# My band's new video- Remission



## pstratman (Jan 26, 2012)

Here is our new video- the song is called Remission.... let me know what you think of the video- it was filmed in the Falls and Grimsby. Thanks gents.


----------



## sambonee (Dec 20, 2007)

Well done. I liked the tones and the melodic lines.


----------



## bigboki (Apr 16, 2015)

wow, I liked it very very much. Great work and music.
thank you for sharing


----------



## greco (Jul 15, 2007)

EXCELLENT! Congrats! 

VERY powerful video.


----------



## Dorian2 (Jun 9, 2015)

Great hook and sound. Loved it. What did the dude in the black hat say to the guy in the field?


----------



## pipestone62 (Nov 14, 2013)

Great song, great recording, great tone


----------



## pstratman (Jan 26, 2012)

Thanks everyone....... the guy at the end is meant to be ambiguous .....


----------



## bzrkrage (Mar 20, 2011)

Woot!
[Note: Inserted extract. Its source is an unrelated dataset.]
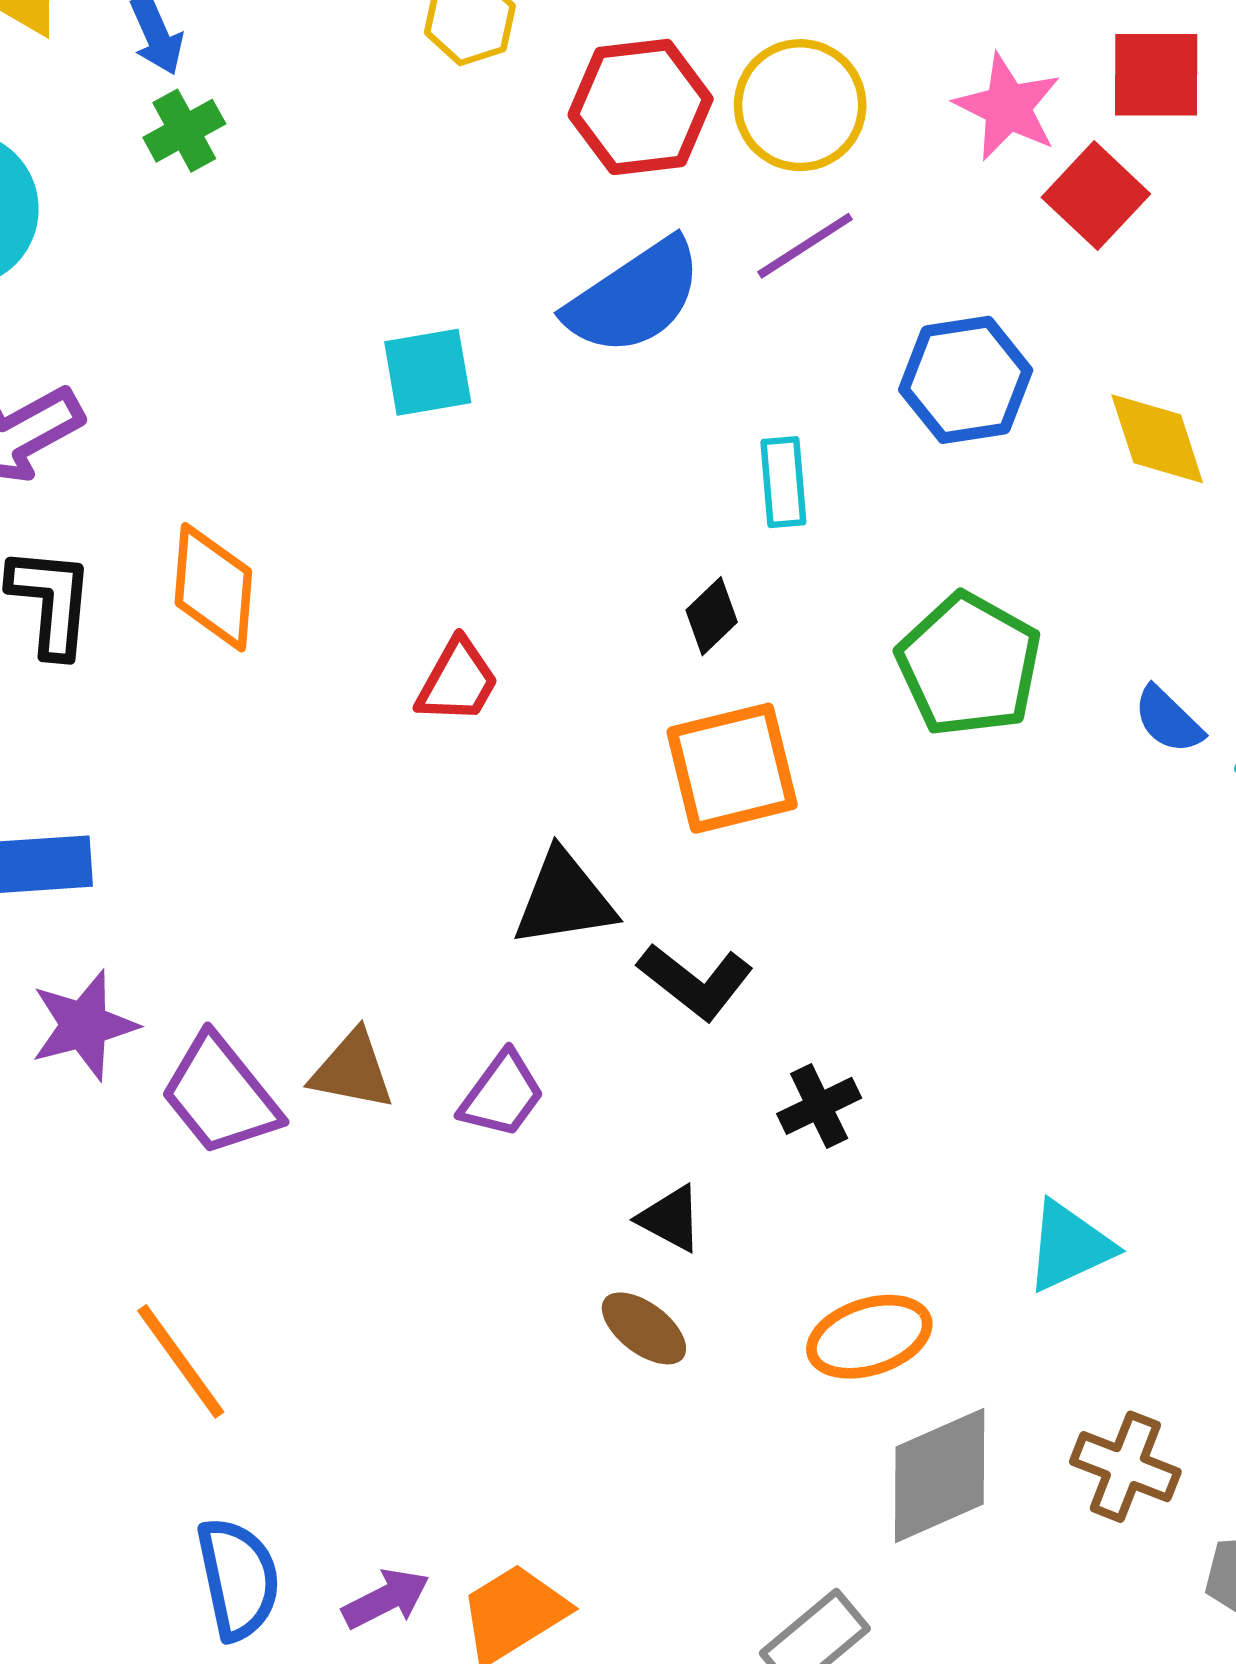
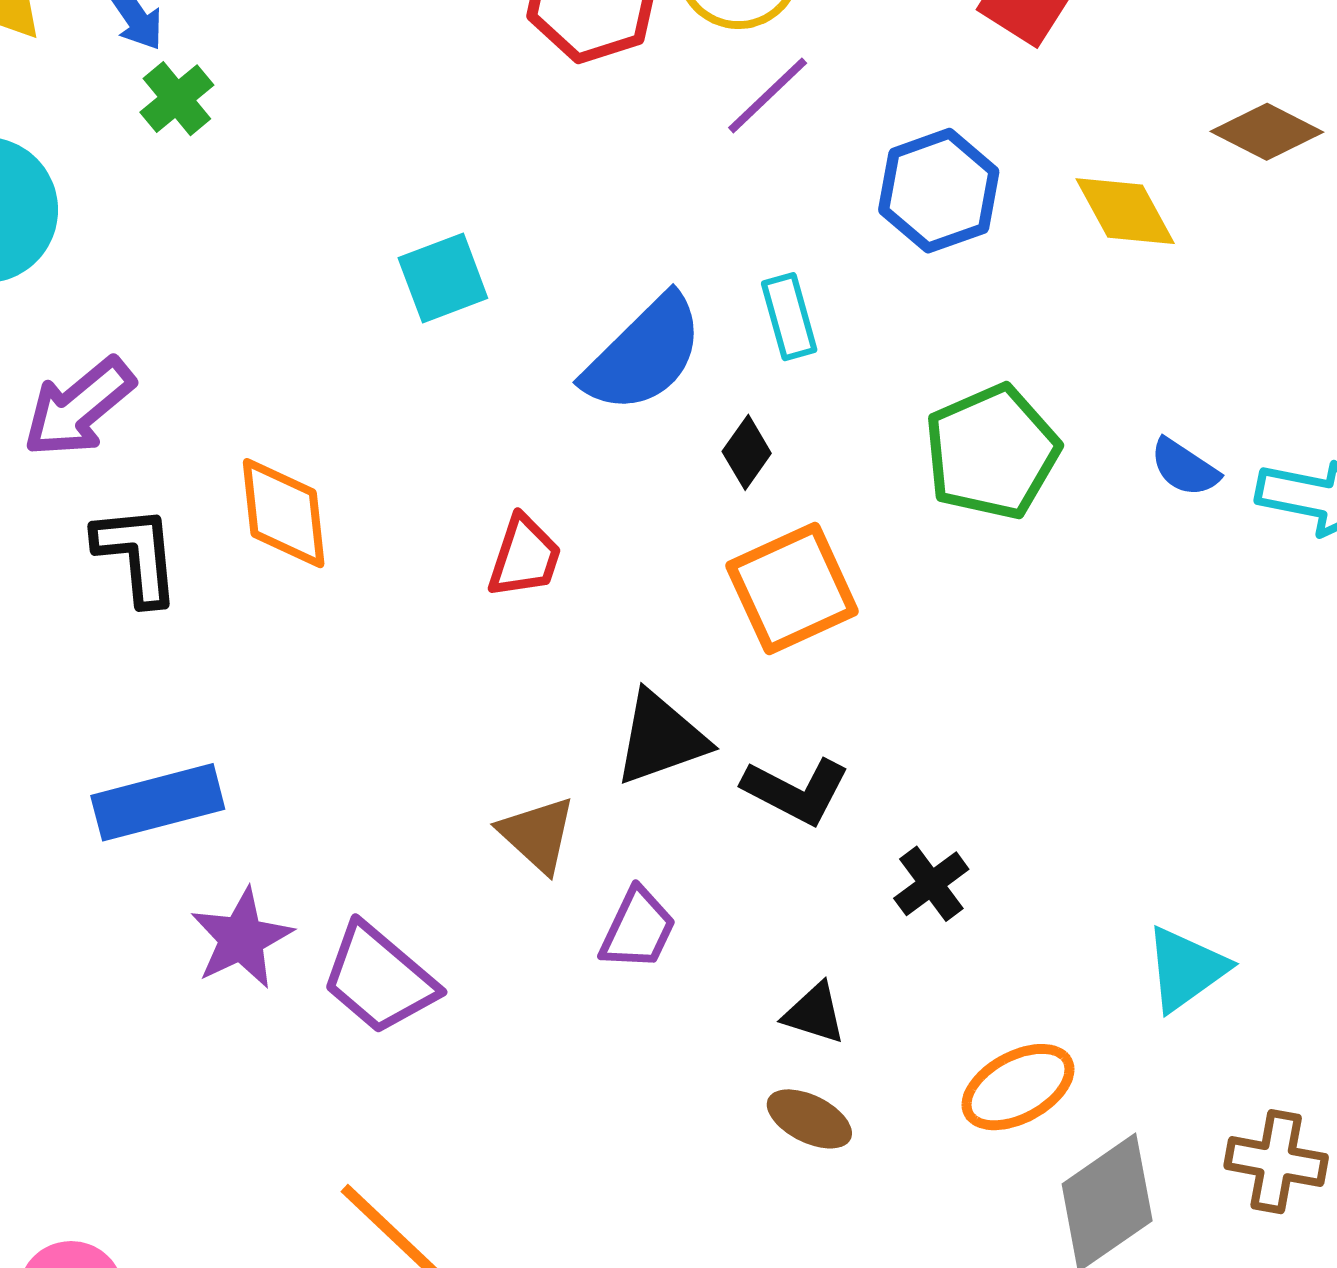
blue semicircle: (634, 297) -> (644, 354), moved
green pentagon: (969, 665) -> (992, 452), turned 30
brown triangle: (352, 1070) -> (537, 834), moved, turned 42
Nice work! (Subscribed btw)
Oh, I’m in love with that pale blue 335...... just sayin!


----------



## pstratman (Jan 26, 2012)

that's Mike Palermo of Palermo guitar's playing........................ wait for it.............a pale blue.........Palermo guitar - lol


----------



## Pierrafeux (Jul 12, 2012)

Great song, really like it......nice job


----------